TASK DESCRIPTION: Set out everything from the line containing "masks as SVG." down to the end of the items as a numbered list, skipping blank lines and leaving out the pictures.

RECORDS SUPPLIED:
====

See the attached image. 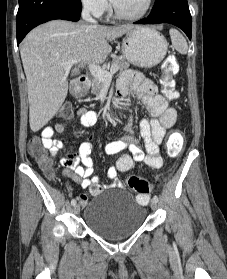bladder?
Wrapping results in <instances>:
<instances>
[{
  "label": "bladder",
  "mask_w": 227,
  "mask_h": 279,
  "mask_svg": "<svg viewBox=\"0 0 227 279\" xmlns=\"http://www.w3.org/2000/svg\"><path fill=\"white\" fill-rule=\"evenodd\" d=\"M146 210L126 190L110 195L96 194L85 212L84 222L94 234L111 241L135 233L143 224Z\"/></svg>",
  "instance_id": "obj_1"
}]
</instances>
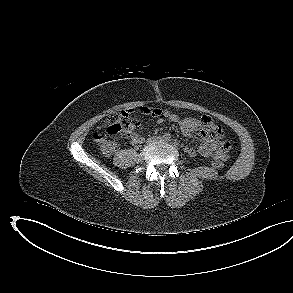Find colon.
Instances as JSON below:
<instances>
[{"instance_id":"1","label":"colon","mask_w":293,"mask_h":293,"mask_svg":"<svg viewBox=\"0 0 293 293\" xmlns=\"http://www.w3.org/2000/svg\"><path fill=\"white\" fill-rule=\"evenodd\" d=\"M139 127V122L131 117L126 112H119L108 117L104 131L96 132L94 137L101 141L107 137H112L118 134L124 136H131ZM212 165L217 169H222L224 163L220 159H215Z\"/></svg>"}]
</instances>
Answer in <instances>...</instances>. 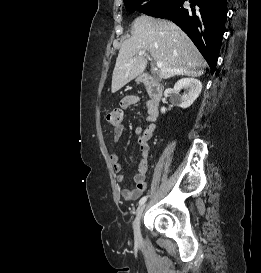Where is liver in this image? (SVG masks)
Listing matches in <instances>:
<instances>
[{
  "mask_svg": "<svg viewBox=\"0 0 261 273\" xmlns=\"http://www.w3.org/2000/svg\"><path fill=\"white\" fill-rule=\"evenodd\" d=\"M142 50L148 51L155 61L162 62L160 79L204 74V58L177 25L143 15L134 20L132 36L124 41L119 51L112 75V93L144 72L148 56H139Z\"/></svg>",
  "mask_w": 261,
  "mask_h": 273,
  "instance_id": "6515ba94",
  "label": "liver"
}]
</instances>
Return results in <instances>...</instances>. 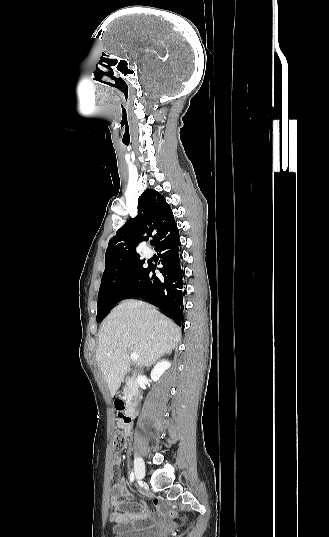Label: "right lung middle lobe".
<instances>
[{"label": "right lung middle lobe", "instance_id": "1", "mask_svg": "<svg viewBox=\"0 0 329 537\" xmlns=\"http://www.w3.org/2000/svg\"><path fill=\"white\" fill-rule=\"evenodd\" d=\"M145 261L134 258L130 261L105 266L98 293L97 322L102 321L108 311L120 300L128 297L139 284L146 266Z\"/></svg>", "mask_w": 329, "mask_h": 537}]
</instances>
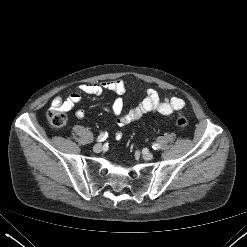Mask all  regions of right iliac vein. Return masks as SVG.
I'll return each instance as SVG.
<instances>
[{
	"mask_svg": "<svg viewBox=\"0 0 247 247\" xmlns=\"http://www.w3.org/2000/svg\"><path fill=\"white\" fill-rule=\"evenodd\" d=\"M102 149H103V146H102V144H100V143L96 144V145L93 147V151H94L95 153H100V152L102 151Z\"/></svg>",
	"mask_w": 247,
	"mask_h": 247,
	"instance_id": "obj_1",
	"label": "right iliac vein"
}]
</instances>
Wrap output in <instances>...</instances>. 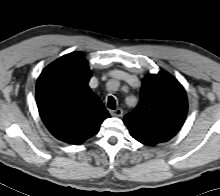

====

TASK OUTPUT:
1. Mask all  regions of right iliac vein. Return masks as SVG.
2. I'll return each instance as SVG.
3. <instances>
4. [{
5. 	"mask_svg": "<svg viewBox=\"0 0 247 247\" xmlns=\"http://www.w3.org/2000/svg\"><path fill=\"white\" fill-rule=\"evenodd\" d=\"M102 149H103V146H102V144H100V143L96 144V145L93 147V151H94L95 153H100V152L102 151Z\"/></svg>",
6. 	"mask_w": 247,
7. 	"mask_h": 247,
8. 	"instance_id": "obj_1",
9. 	"label": "right iliac vein"
10. }]
11. </instances>
12. Wrap output in <instances>...</instances>. 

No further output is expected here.